Assuming you’re not a vegetarian, can you imagine anything better? Each month, a pound of small-smokehouse bacon (“artisan bacon,” they call it, summoning images of honest Southern workers toiling over tables of carefully selected pigmeat) arrives well-cured and packed in dry ice at your doorstep. From there, it’s up to you to tear it open, fry it, drain the grease from it (or not) and enjoy it in all its glorious roundhouse flavor.

This innovative if cardiac- unfriendly service comes courtesy of the Grateful Palate, a company that’s doing God’s work (assuming your God is neither Jewish nor Muslim) by procuring and purveying perfect pork products from around the land. The company is not shy about its promotion: It calls club membership “the go-to gift” for someone “who has everything or who has very little.”

Bacon is enjoying a renaissance of sorts in recent years, though it never really went away. The thin, brine- soaked supermarket variety just isn’t cutting it anymore. And in a world where brand identity – and thus product distinctiveness – sometimes seems ever-narrowing, it’s refreshing to see cured, smoked hog going in the direction of microbrewed beers. Diversity, it turns out, is delicious.

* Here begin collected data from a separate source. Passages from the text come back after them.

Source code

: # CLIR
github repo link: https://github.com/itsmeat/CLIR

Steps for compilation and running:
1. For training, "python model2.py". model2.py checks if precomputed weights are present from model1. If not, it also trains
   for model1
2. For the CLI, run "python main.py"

My first year of membership, my selections included a perfect apple-smoked bacon from Nodine’s Smokehouse in Torrington, Conn., and an even more perfect hickory-smoked, honey-cured bacon from Swiss Meats in Hermann, Mo. One bacon whose name I can’t remember, alas, was cured with cinnamon, of all things, and turned out to be one of the most memorable entries – not sweet at all, but delightfully piquant. That was the one I was caught eating raw.